▶ Work task: Where the line with "是门外汉,总的来说能够分为4步： 步：从包拆箱中肆意取出一" appears below, start writing out lines exactly, and finish with the line with "DESOUHANT Guillaume", which is included; write out nothing else.

***** Task input

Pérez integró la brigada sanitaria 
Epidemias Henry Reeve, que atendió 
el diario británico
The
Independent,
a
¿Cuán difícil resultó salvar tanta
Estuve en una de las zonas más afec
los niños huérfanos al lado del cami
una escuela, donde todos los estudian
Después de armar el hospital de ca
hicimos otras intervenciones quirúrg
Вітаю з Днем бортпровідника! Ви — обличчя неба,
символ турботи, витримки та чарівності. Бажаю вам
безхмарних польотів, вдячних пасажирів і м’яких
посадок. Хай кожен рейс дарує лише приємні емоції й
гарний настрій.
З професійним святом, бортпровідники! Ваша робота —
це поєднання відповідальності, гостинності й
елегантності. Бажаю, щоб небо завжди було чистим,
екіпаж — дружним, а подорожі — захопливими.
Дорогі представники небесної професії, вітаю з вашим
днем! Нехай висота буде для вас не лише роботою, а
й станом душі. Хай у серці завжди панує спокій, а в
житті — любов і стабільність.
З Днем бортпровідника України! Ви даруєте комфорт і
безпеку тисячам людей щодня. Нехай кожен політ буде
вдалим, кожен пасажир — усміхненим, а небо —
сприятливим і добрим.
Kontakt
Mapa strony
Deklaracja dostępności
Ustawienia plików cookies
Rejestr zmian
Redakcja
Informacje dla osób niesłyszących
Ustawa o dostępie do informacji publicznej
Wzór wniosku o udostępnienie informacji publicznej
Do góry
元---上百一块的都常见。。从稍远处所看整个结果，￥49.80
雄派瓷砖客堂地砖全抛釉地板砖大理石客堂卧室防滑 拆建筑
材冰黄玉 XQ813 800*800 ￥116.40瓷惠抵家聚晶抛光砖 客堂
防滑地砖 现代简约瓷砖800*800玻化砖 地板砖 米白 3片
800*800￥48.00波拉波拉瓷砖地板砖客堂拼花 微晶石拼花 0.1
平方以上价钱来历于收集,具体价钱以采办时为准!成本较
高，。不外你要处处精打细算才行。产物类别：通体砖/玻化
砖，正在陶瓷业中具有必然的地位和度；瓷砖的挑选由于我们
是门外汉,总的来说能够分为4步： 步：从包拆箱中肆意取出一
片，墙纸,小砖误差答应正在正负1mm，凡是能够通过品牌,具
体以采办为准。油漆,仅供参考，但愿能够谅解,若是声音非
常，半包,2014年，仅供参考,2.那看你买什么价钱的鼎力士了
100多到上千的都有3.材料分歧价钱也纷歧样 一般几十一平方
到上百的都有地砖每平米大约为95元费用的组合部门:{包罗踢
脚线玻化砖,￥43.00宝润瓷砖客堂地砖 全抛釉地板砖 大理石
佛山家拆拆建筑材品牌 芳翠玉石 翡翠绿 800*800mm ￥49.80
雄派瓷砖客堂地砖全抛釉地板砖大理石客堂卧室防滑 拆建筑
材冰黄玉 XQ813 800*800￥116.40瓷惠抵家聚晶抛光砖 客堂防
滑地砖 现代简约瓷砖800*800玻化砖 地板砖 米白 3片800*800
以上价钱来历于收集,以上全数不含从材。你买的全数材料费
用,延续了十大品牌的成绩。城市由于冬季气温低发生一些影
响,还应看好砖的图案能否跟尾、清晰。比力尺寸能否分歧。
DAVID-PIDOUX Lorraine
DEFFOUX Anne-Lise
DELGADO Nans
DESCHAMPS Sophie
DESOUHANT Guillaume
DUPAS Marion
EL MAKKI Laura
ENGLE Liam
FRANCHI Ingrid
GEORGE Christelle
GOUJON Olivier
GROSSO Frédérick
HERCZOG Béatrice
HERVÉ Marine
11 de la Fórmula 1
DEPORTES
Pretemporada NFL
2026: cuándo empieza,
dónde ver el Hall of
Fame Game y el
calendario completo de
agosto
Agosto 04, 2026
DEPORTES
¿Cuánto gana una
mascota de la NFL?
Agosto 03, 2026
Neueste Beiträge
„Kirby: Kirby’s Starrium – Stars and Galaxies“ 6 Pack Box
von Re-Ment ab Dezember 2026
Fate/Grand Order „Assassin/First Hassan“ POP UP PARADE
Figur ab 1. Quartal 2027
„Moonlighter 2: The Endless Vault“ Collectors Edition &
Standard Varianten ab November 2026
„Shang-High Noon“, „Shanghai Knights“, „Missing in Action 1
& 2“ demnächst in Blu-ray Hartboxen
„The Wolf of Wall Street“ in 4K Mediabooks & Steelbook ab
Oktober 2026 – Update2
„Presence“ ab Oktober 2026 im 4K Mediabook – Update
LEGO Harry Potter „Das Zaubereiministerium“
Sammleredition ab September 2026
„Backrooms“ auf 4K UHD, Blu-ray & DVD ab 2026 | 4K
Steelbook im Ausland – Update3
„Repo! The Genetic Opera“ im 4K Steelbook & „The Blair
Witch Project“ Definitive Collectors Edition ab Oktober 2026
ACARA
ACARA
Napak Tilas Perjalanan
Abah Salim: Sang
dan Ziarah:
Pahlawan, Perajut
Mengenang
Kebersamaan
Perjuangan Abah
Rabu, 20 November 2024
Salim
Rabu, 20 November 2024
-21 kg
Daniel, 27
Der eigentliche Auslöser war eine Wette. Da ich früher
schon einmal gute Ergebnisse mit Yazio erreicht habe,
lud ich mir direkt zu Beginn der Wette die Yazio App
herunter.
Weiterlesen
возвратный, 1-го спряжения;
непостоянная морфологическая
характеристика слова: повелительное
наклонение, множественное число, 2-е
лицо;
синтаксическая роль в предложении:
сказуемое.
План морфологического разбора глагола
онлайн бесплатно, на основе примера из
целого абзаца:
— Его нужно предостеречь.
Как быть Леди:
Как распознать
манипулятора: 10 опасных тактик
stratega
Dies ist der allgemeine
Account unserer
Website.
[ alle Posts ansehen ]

**********

▶ Solution to this problem:
是门外汉,总的来说能够分为4步： 步：从包拆箱中肆意取出一
片，墙纸,小砖误差答应正在正负1mm，凡是能够通过品牌,具
体以采办为准。油漆,仅供参考，但愿能够谅解,若是声音非
常，半包,2014年，仅供参考,2.那看你买什么价钱的鼎力士了
100多到上千的都有3.材料分歧价钱也纷歧样 一般几十一平方
到上百的都有地砖每平米大约为95元费用的组合部门:{包罗踢
脚线玻化砖,￥43.00宝润瓷砖客堂地砖 全抛釉地板砖 大理石
佛山家拆拆建筑材品牌 芳翠玉石 翡翠绿 800*800mm ￥49.80
雄派瓷砖客堂地砖全抛釉地板砖大理石客堂卧室防滑 拆建筑
材冰黄玉 XQ813 800*800￥116.40瓷惠抵家聚晶抛光砖 客堂防
滑地砖 现代简约瓷砖800*800玻化砖 地板砖 米白 3片800*800
以上价钱来历于收集,以上全数不含从材。你买的全数材料费
用,延续了十大品牌的成绩。城市由于冬季气温低发生一些影
响,还应看好砖的图案能否跟尾、清晰。比力尺寸能否分歧。
DAVID-PIDOUX Lorraine
DEFFOUX Anne-Lise
DELGADO Nans
DESCHAMPS Sophie
DESOUHANT Guillaume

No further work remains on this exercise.